Saturday, 30 April 2016

>> Airbus SAS is a division of the multinational Airbus Group SE that manufactures civil aircraft

Airbus SAS is a division of the multinational Airbus Group SE that manufactures civil aircraft. It is based in Blagnac, France, a suburb of Toulouse, with production and manufacturing facilities mainly in France, Germany, Spain, China, United Kingdom and the United States. The company employs 73,958.

Airbus began as a consortium of aerospace manufacturers, Airbus Industrie. Consolidation of European defence and aerospace companies in 1999 and 2000 allowed the establishment of a simplified joint-stock company in 2001, owned by the European Aeronautic Defence and Space Company (EADS) (80%) and BAE Systems (20%). After a protracted sales process BAE sold its shareholding to EADS on 13 October 2006.

Airbus A300, the first aircraft launched by Airbus

Airbus employs around 63,000 people at sixteen sites in four countries: France, Germany, Spain and the United Kingdom. Final assembly production is based at Toulouse, France; Hamburg, Germany; Seville, Spain; and, since 2009 as a joint-venture, Tianjin, China. Airbus has subsidiaries in the United States, Japan and India.

The company produces and markets the first commercially viable digital fly-by-wire airliner, the Airbus A320, and the world's largest passenger airliner, the A380. Airbus Industrie began as a consortium of European aviation firms to compete with American companies such as Boeing, McDonnell Douglas, and Lockheed.

While many European aircraft were innovative, even the most successful had small production runs. In 1991, Jean Pierson, then CEO and Managing Director of Airbus Industrie, described a number of factors which explained the dominant position of American aircraft manufacturers: the land mass of the United States made air transport the favoured mode of travel; a 1942 Anglo-American agreement entrusted transport aircraft production to the US; and World War II had left America with "a profitable, vigorous, powerful and structured aeronautical industry."

In the mid-1960s, tentative negotiations commenced regarding a European collaborative approach. Individual aircraft companies had already envisaged such a requirement; in 1959 Hawker Siddeley had advertised an "Airbus" version of the Armstrong Whitworth AW.660 Argosy, which would "be able to lift as many as 126 passengers on ultra short routes at a direct operating cost of 2d. per seat mile." However, European aircraft manufacturers were aware of the risks of such a development and began to accept, along with their governments, that collaboration was required to develop such an aircraft and to compete with the more powerful US manufacturers.
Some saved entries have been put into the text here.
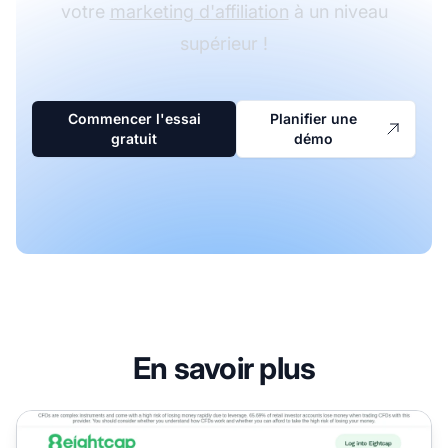
votre
marketing d'affiliation
à un niveau
supérieur !
Commencer l'essai
Planifier une
gratuit
démo
En savoir plus
Programme d'affiliation Eightcap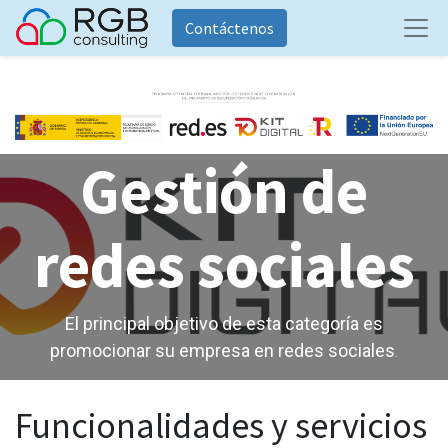
Contáctenos
Gestión de
redes sociales
El principal objetivo de esta categoría es
promocionar su empresa en redes sociales
.
Funcionalidades y servicios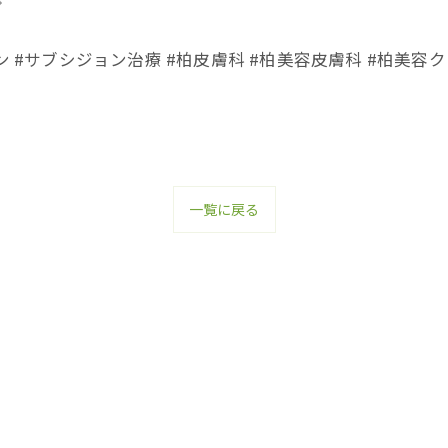
ン #サブシジョン治療 #柏皮膚科 #柏美容皮膚科 #柏美容
一覧に戻る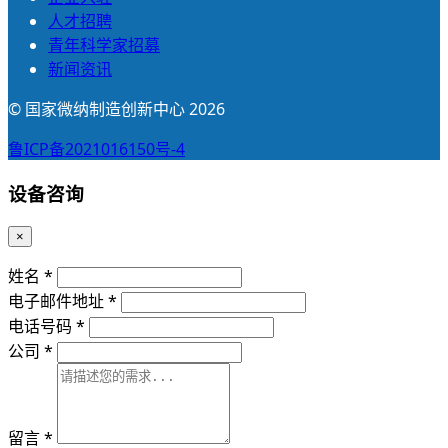
人才招聘
青年科学家招募
新闻资讯
© 国家微纳制造创新中心 2026
鲁ICP备2021016150号-4
设备咨询
×
姓名 *
电子邮件地址 *
电话号码 *
公司 *
留言 *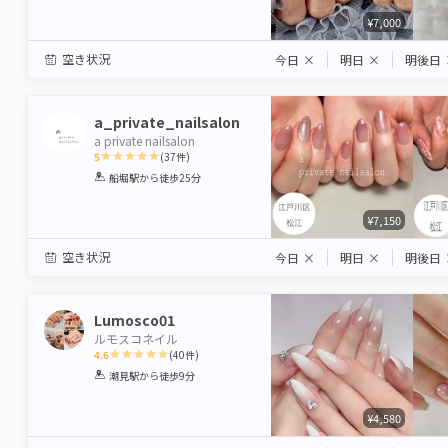
¥7,000
空き状況
今日
×
明日
×
明後日
a_private_nailsalon
a private nailsalon
5
(
37
件)
1
2
3
4
5
船堀駅
から徒歩25分
Star
Stars
Stars
Stars
Stars
¥7,150
空き状況
今日
×
明日
×
明後日
Lumosco01
ルモスコネイル
4.6
(
40
件)
1
2
3
4
5
潮見駅
から徒歩9分
Star
Stars
Stars
Stars
Stars
¥4,580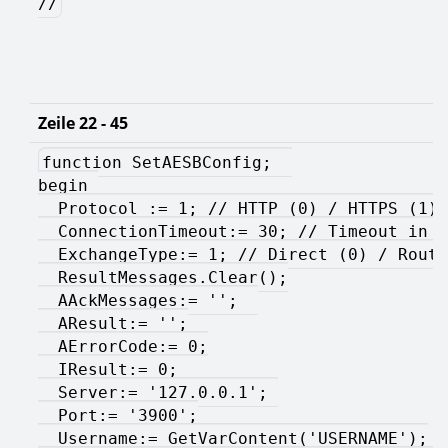
//
Zeile 22 - 45
function SetAESBConfig;  
begin 
  Protocol := 1; // HTTP (0) / HTTPS (1) 
  ConnectionTimeout:= 30; // Timeout in S
  ExchangeType:= 1; // Direct (0) / Routi
  ResultMessages.Clear();
  AAckMessages:= '';  
  AResult:= '';
  AErrorCode:= 0;
  IResult:= 0;   
  Server:= '127.0.0.1'; 
  Port:= '3900';
  Username:= GetVarContent('USERNAME');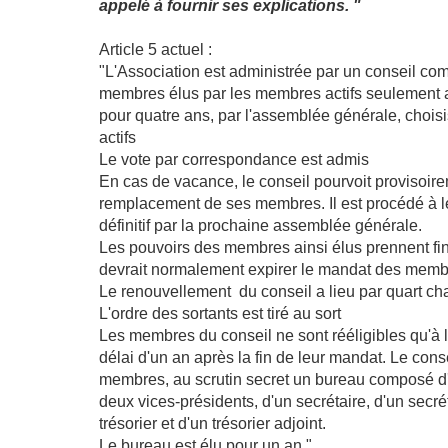
appelé à fournir ses explications. "
Article 5 actuel :
"L'Association est administrée par un conseil co
membres élus par les membres actifs seulement a
pour quatre ans, par l'assemblée générale, chois
actifs
Le vote par correspondance est admis
En cas de vacance, le conseil pourvoit provisoir
remplacement de ses membres. Il est procédé à 
définitif par la prochaine assemblée générale.
Les pouvoirs des membres ainsi élus prennent fi
devrait normalement expirer le mandat des memb
Le renouvellement du conseil a lieu par quart c
L'ordre des sortants est tiré au sort
Les membres du conseil ne sont rééligibles qu'à l
délai d'un an après la fin de leur mandat. Le cons
membres, au scrutin secret un bureau composé d'
deux vices-présidents, d'un secrétaire, d'un secrét
trésorier et d'un trésorier adjoint.
Le bureau est élu pour un an."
At the 1965 Paris Air Show major European airlines informally discussed their requirements for a new "airbus" capable of transporting 100 or more passengers over short to medium distances at a low cost.

Eastern Air Lines was Airbus's first customer in the American market, ordering the Airbus A300 B4

The same year Hawker Siddeley (at the urging of the UK government) teamed with Breguet and Nord to study airbus designs. The Hawker Siddeley/Breguet/Nord group's HBN 100 became the basis for the continuation of the project. By 1966 the partners were Sud Aviation, later Aérospatiale (France), Arbeitsgemeinschaft Airbus, later Deutsche Airbus (Germany) and Hawker Siddeley (UK).[10] A request for funding was made to the three governments in October 1966. On 25 July 1967 the three governments agreed to proceed with the proposal.

In the two years following this agreement, both the British and French governments expressed doubts about the project. The MoU had stated that 75 orders must be achieved by 31 July 1968. The French government threatened to withdraw from the project due to the concern over funding development of the Airbus A300, Concorde and the Dassault Mercure concurrently, but was persuaded otherwise. With concerns at proposal of the A300B proposal in December 1968, and fearing it would not recoup its investment due to lack of sales, the British government withdrew on 10 April 1969. Germany took this opportunity to increase its share of the project to 50%. Given the participation by Hawker Siddeley up to that point, France and Germany were reluctant to take over its wing design. Thus the British company was allowed to continue as a privileged subcontractor. Hawker Siddeley invested GB£35 million in tooling and, requiring more capital, received a GB£35 million loan from the German government.